Nick Symmonds Has Run Out of Patience 

Run Gum, co-founded by the Olympic runner from Idaho, has filed an antitrust lawsuit Micah Drew

Nick Symmonds on his antitrust suit against USA Track and Field and the U.S. Olympic Committee: It’s about “keep[ing] governing bodies on their toes.”

Micah Drew

Nick Symmonds on his antitrust suit against USA Track and Field and the U.S. Olympic Committee: It’s about “keep[ing] governing bodies on their toes.”

Nick Symmonds, a two-time Olympian who grew up in Boise, is known in the running world for two things: being fast and being one of his sport's most outspoken and provocative personalities. Since filing a lawsuit against USA Track and Field and the U.S. Olympic Committee, it appears Symmonds' reputation will stay intact.

On Jan. 20, Run Gum, a performance supplement and caffeinated chewing gum company co-founded by Symmonds, filed an antitrust lawsuit against USATF and the USOC, claiming they had created a monopoly on sponsorships because only shoe and apparel logos are allowed on athletes' bodies or attire.

Run Gum sponsored 20 athletes during the 2015 USATF championships, supplying the athletes with branded uniforms and funds to travel to the national meet.

During the competition, Symmonds sported large Run Gum temporary tattoos on both biceps but if the USOC and USATF have their way, none of that will be allowed at this summer's Olympic Trials.

Symmonds told website FloTrack if companies such as McDonald's or Starbucks wanted to pay an athlete $1 million to wear a jersey with their logo on it, the athlete would have to turn it down.

"They can't take that money," said Symmonds. "There is no way for any company, any non-apparel manufacturer, to advertise on an athlete during the Olympic Trials and that's wrong."

Due to his pushback against the rules, Symmonds was left off Team USA for the World Championships after he had refused to sign a statement of conditions limiting athlete-sponsor visibility. Additionally, USATF and USOC have ruled any athlete who makes the national team for the 2016 Summer Olympics in Rio de Janeiro will be required to sign the same statement.

"[USATF] are an entirely inept organization and I don't expect them to have their shit together in time," said Symmonds. "But in the meantime, I am putting my faith in [CEO Max Siegel] and his ability to get things done and have a statement of conditions that has all of its terms defined by the time the Olympic Games comes around."

Until then, Symmonds said he intends to spend the next several months training to make the USOC team for the Summer Games. To stay in top form, he runs 60 miles per week around his Seattle home, but still takes Sundays off to go fishing.

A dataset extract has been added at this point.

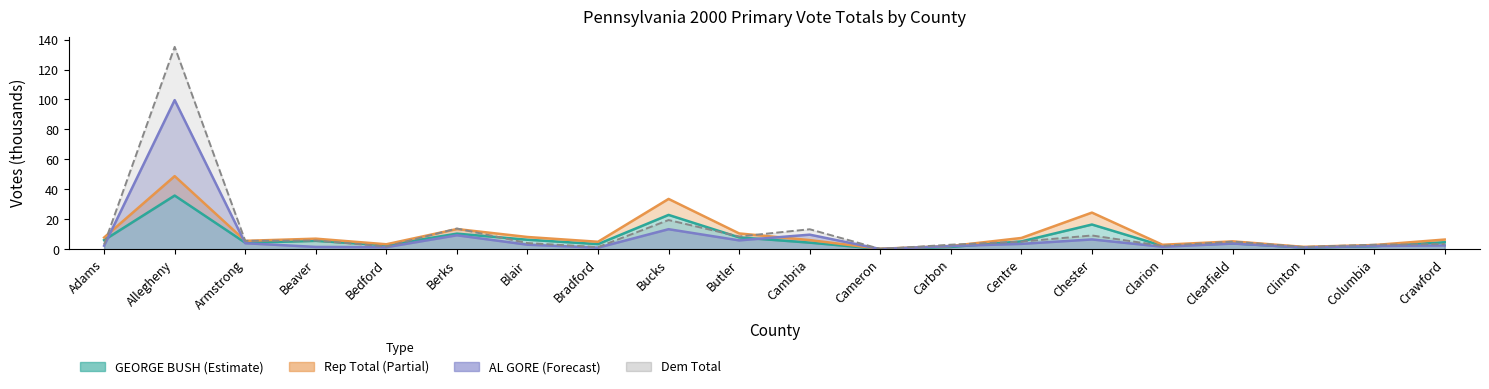

What is the difference between the highest and lowest values at Cambria?

8.9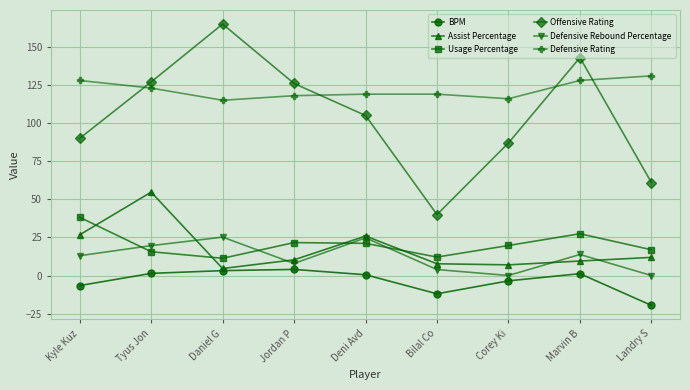

Rank the series by their maximum value, from highest to lowest.

Offensive Rating, Defensive Rating, Assist Percentage, Usage Percentage, Defensive Rebound Percentage, BPM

Symmonds said he'll ramp up his efforts in March with a five-week training stint in Albuquerque, N.M. Afterward, he'll travel to Asia for a few early season races to tune up his legs in anticipation of the racing season.

To qualify for Rio, Symmonds will need to finish in the top three at the U.S. Olympic trials, which are held in Eugene, Ore., in early July. Track experts predict an 800-meter run time of 1:44.5—Symmonds' winning time from 2015—is necessary to secure a spot on the Rio-bound Team USA.

Symmonds, whose best time of 1:42.95 was set during the 2012 London Olympics, said he's not worried about his chances in 2016.

"I feel my experience will come through like it always has," he said. "I've made every team I've tried out for and I believe if I stay healthy, this will be no exception."

Symmonds' confidence notwithstanding, he'll have some serious competition this year from a number of American athletes hoping to unseat the reigning U.S. champion. Notable frontrunners include 21-year-old Clayton Murphy, who replaced Symmonds on the U.S. team last year, and 18-year-old Texas A&M freshman Donavan Brazier, who ran the nation's sixth fastest indoor time in his collegiate debut.

Symmonds, who turned 32 in December, said the influx of younger runners in his event doesn't worry him. He'll be relying on the experience gained from winning eight national titles.

"If I got fired up about every youngster who ran a fast time, I wouldn't be able to sleep at night," Symmonds said. "I train to run three rounds. I train to run faster each round and have my best product at the end of each round. It's something that takes a decade, or certainly years, to get right."

Once in Rio, Symmonds will face many of the same international competitors he ran against in 2012, including Olympic champion David Rudisha, who holds the record for the 800-meter. Despite the likelihood of racing the "greatest half miler who's ever lived," Symmonds' goal for Rio is simple: win an Olympic medal.

"At this point I'm only doing it for the medals," he said. "And to keep governing bodies on their toes."